Report all lines from the entries below in which "data" appears.

___

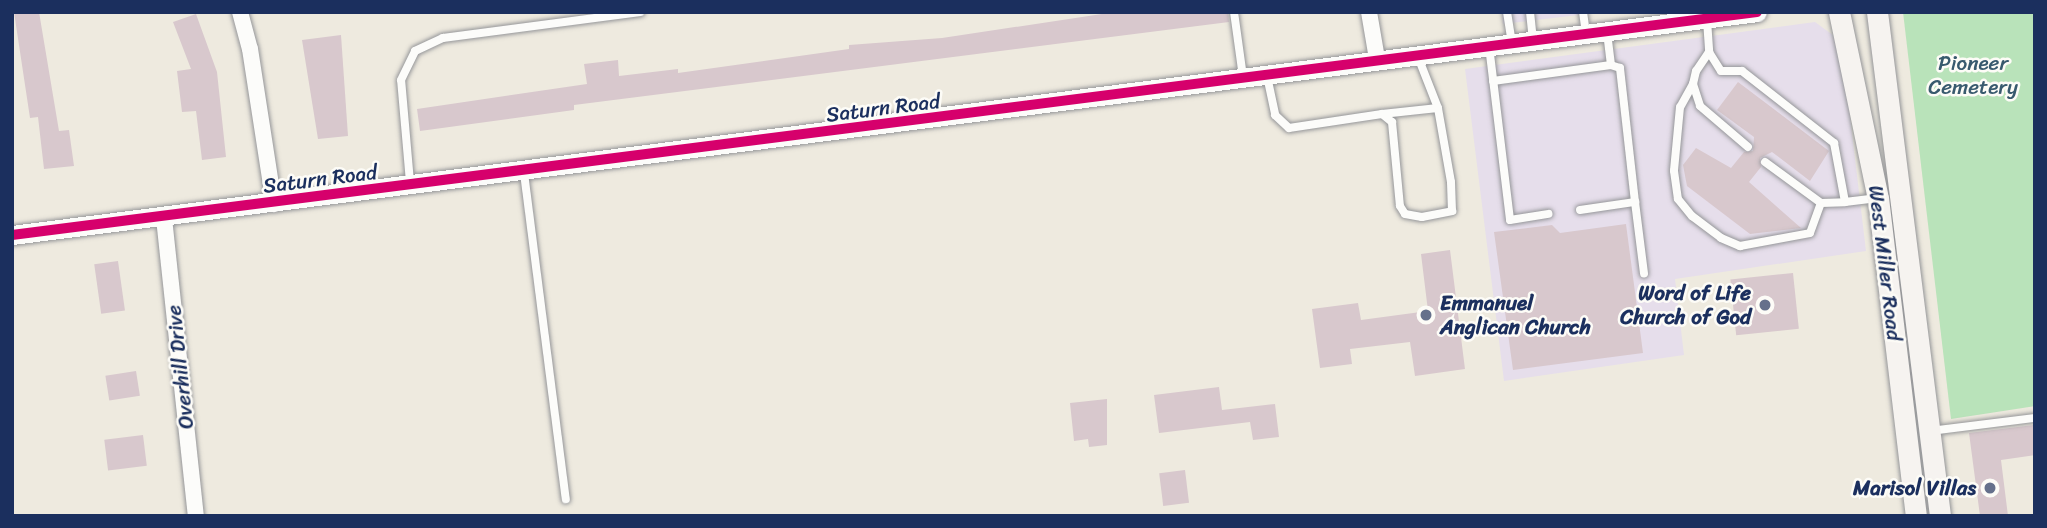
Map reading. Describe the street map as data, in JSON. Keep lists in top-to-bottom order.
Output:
{
  "streets": {
    "main road": ["West Miller Road"],
    "street": ["Saturn Road", "Overhill Drive"]
  },
  "crossings": [
    ["Saturn Road", "Overhill Drive"]
  ],
  "parks": ["Pioneer Cemetery"],
  "places": ["Word of Life Church of God", "Emmanuel Anglican Church", "Marisol Villas"]
}
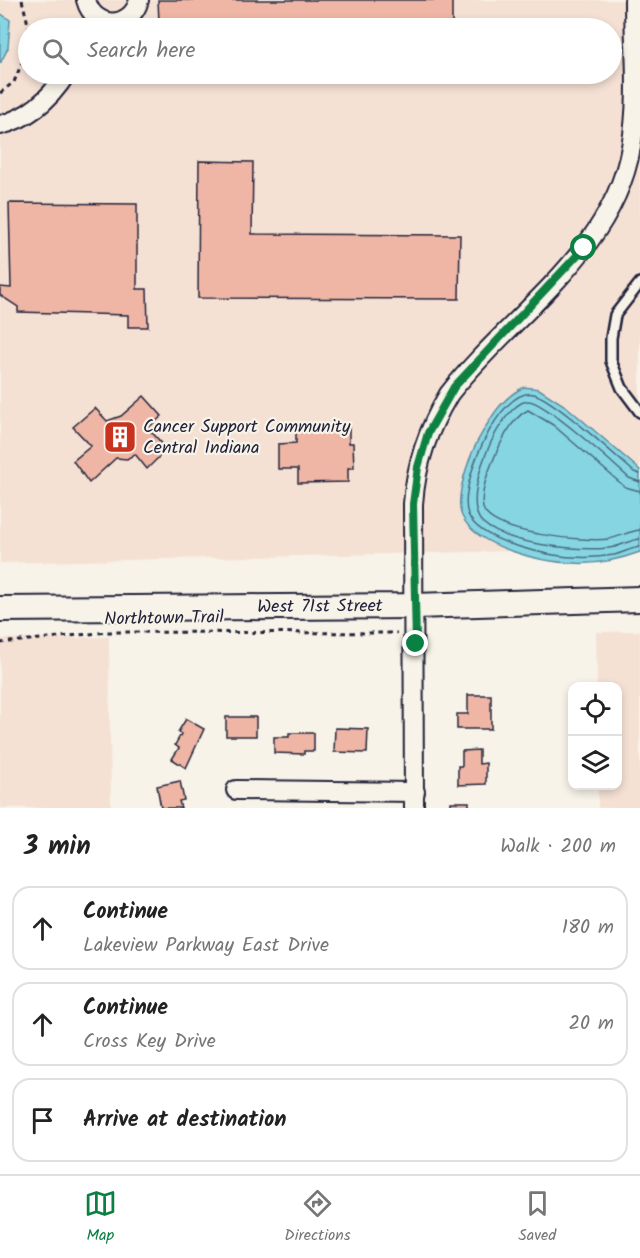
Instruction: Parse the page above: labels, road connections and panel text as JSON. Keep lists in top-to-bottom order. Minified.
{"streets":{"main road":["West 71st Street"],"path":["Northtown Trail"]},"places":{"building":["Cancer Support Community Central Indiana"]},"page":{"search":"Search here","heading":["3 min","Walk · 200 m"],"list":[["Continue","Lakeview Parkway East Drive","180 m"],["Continue","Cross Key Drive","20 m"],"Arrive at destination"],"nav":["Map","Directions","Saved"]}}
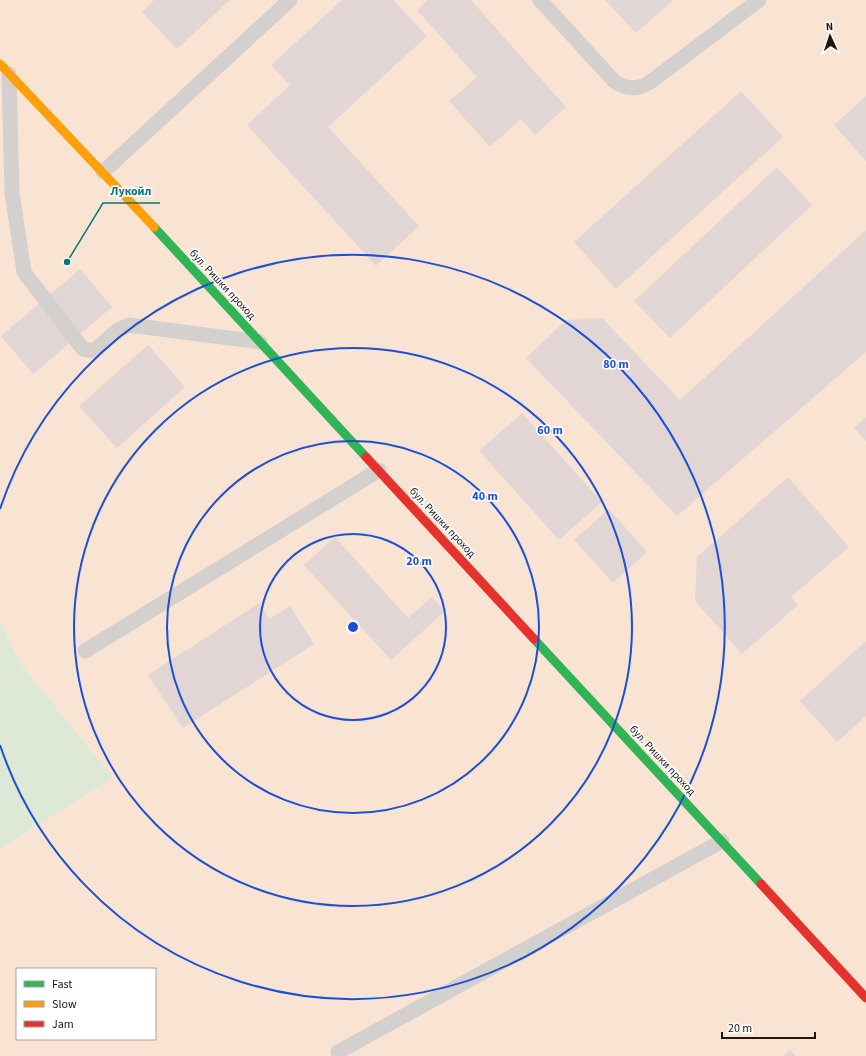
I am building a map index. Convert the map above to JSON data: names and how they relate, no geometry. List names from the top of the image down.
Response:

___

*EXERCISE RESPONSE*.
Map reading. Describe the street map as data, in JSON. Keep lists in top-to-bottom order.
I am building a map index. Convert the map above to JSON data: names and how they relate, no geometry. List names from the top of the image down.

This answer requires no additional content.